* _PROMPT_: From the top of the entries below through the line containing "Golden Orb Meditation", return every line exactly as written, please, and stop there.

* _TASK MATERIAL_:
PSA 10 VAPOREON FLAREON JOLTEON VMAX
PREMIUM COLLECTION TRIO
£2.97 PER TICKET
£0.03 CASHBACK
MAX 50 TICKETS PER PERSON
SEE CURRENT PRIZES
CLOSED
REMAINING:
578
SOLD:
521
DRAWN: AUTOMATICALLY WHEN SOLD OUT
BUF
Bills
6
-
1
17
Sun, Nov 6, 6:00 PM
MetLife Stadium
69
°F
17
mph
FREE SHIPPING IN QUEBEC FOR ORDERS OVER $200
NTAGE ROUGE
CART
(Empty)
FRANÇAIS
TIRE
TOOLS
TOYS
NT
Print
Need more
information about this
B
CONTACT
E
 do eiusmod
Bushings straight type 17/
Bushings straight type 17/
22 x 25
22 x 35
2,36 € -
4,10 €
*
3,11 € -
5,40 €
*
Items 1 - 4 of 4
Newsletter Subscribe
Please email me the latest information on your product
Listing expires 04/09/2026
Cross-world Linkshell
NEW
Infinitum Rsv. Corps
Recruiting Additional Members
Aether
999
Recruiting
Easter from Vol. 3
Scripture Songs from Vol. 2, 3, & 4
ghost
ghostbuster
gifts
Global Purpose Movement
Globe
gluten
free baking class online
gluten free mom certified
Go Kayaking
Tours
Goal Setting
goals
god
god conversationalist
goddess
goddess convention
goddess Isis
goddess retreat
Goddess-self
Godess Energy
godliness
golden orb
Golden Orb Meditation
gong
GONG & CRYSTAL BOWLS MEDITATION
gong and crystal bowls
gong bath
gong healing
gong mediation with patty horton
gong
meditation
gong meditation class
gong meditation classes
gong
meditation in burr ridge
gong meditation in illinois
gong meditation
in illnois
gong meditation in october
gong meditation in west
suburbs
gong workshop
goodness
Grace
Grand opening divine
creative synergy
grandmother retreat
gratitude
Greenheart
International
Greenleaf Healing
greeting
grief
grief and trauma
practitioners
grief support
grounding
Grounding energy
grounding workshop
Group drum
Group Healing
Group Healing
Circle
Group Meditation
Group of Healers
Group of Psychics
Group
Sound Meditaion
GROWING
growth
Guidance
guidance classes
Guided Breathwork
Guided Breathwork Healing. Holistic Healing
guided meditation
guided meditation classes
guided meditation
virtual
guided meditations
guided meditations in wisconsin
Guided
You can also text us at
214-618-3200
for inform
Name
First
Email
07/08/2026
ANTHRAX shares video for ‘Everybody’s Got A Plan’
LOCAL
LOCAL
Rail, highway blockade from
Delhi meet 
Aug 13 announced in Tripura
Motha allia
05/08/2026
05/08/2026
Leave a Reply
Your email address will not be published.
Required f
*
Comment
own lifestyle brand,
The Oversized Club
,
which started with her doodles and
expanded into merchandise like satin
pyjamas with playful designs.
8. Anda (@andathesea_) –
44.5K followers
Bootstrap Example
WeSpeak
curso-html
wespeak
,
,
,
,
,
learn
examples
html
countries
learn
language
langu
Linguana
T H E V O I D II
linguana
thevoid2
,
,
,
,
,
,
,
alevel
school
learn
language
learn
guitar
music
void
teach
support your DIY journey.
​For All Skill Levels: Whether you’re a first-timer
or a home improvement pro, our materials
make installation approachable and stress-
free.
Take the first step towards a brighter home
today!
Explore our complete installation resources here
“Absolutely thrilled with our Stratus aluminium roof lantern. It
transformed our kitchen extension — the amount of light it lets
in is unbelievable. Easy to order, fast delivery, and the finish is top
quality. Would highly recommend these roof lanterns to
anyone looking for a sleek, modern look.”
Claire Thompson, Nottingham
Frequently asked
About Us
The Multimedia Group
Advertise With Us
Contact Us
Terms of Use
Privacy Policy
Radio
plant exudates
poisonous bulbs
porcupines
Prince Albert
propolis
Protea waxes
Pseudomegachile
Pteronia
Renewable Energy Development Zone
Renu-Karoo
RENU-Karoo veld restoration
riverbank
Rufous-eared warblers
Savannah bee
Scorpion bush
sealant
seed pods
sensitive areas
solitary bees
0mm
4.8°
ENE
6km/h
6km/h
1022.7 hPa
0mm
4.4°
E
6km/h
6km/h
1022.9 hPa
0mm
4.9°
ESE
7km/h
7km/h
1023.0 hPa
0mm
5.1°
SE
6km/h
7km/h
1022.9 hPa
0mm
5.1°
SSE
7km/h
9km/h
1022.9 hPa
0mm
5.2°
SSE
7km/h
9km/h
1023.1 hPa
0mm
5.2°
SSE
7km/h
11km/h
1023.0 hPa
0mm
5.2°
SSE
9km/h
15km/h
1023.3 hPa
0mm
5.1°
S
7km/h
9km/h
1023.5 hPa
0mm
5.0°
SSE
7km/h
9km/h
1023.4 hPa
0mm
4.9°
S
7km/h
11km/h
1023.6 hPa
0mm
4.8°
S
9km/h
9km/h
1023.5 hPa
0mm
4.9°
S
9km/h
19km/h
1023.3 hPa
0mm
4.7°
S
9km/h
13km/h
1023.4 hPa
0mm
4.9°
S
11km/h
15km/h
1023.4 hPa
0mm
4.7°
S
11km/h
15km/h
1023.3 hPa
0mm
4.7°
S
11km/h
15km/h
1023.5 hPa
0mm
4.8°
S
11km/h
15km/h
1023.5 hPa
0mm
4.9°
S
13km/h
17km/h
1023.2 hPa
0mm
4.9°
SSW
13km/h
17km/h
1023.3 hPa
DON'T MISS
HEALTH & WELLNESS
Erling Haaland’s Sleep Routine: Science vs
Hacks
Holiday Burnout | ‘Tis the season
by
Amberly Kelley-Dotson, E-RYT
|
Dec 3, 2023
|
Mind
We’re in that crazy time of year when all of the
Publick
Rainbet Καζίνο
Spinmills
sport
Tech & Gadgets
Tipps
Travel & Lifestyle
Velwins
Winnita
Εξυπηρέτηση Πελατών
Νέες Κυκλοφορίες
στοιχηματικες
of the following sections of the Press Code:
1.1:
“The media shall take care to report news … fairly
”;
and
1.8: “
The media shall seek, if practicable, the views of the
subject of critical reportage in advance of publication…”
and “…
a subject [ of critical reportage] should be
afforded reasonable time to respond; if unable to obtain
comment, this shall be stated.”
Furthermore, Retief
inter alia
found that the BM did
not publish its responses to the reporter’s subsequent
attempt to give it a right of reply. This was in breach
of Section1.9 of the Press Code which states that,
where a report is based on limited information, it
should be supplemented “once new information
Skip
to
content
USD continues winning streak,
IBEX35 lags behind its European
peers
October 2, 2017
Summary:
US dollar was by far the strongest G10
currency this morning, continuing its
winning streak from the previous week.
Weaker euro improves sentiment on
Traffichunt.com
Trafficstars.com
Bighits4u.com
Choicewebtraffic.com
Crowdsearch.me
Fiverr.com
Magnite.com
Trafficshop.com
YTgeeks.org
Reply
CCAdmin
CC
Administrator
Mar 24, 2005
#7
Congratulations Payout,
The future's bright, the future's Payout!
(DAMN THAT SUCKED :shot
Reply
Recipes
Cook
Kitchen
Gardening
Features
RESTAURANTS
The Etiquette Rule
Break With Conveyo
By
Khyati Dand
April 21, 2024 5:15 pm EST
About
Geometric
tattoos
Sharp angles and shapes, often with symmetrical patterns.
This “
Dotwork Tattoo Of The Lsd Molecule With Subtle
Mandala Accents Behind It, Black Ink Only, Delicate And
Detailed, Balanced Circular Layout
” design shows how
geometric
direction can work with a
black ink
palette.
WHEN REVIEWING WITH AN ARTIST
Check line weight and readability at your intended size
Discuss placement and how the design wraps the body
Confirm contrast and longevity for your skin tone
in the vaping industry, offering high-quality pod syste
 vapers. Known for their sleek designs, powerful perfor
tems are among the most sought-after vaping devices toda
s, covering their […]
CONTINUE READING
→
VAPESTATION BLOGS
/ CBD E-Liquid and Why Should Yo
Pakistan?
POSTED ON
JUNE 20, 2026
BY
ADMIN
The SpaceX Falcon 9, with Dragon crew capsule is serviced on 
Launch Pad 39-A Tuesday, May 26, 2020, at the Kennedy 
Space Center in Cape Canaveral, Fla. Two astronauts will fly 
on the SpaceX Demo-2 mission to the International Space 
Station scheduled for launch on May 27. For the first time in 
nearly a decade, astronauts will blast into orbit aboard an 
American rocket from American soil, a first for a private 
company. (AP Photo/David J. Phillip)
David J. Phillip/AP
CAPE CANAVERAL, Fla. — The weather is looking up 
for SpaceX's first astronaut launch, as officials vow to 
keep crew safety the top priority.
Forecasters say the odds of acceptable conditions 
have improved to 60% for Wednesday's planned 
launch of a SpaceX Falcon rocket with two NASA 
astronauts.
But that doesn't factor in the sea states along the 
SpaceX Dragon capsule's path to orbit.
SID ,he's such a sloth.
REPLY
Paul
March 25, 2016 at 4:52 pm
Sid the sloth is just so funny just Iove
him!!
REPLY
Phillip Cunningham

* _ANSWER AREA_:
PSA 10 VAPOREON FLAREON JOLTEON VMAX
PREMIUM COLLECTION TRIO
£2.97 PER TICKET
£0.03 CASHBACK
MAX 50 TICKETS PER PERSON
SEE CURRENT PRIZES
CLOSED
REMAINING:
578
SOLD:
521
DRAWN: AUTOMATICALLY WHEN SOLD OUT
BUF
Bills
6
-
1
17
Sun, Nov 6, 6:00 PM
MetLife Stadium
69
°F
17
mph
FREE SHIPPING IN QUEBEC FOR ORDERS OVER $200
NTAGE ROUGE
CART
(Empty)
FRANÇAIS
TIRE
TOOLS
TOYS
NT
Print
Need more
information about this
B
CONTACT
E
 do eiusmod
Bushings straight type 17/
Bushings straight type 17/
22 x 25
22 x 35
2,36 € -
4,10 €
*
3,11 € -
5,40 €
*
Items 1 - 4 of 4
Newsletter Subscribe
Please email me the latest information on your product
Listing expires 04/09/2026
Cross-world Linkshell
NEW
Infinitum Rsv. Corps
Recruiting Additional Members
Aether
999
Recruiting
Easter from Vol. 3
Scripture Songs from Vol. 2, 3, & 4
ghost
ghostbuster
gifts
Global Purpose Movement
Globe
gluten
free baking class online
gluten free mom certified
Go Kayaking
Tours
Goal Setting
goals
god
god conversationalist
goddess
goddess convention
goddess Isis
goddess retreat
Goddess-self
Godess Energy
godliness
golden orb
Golden Orb Meditation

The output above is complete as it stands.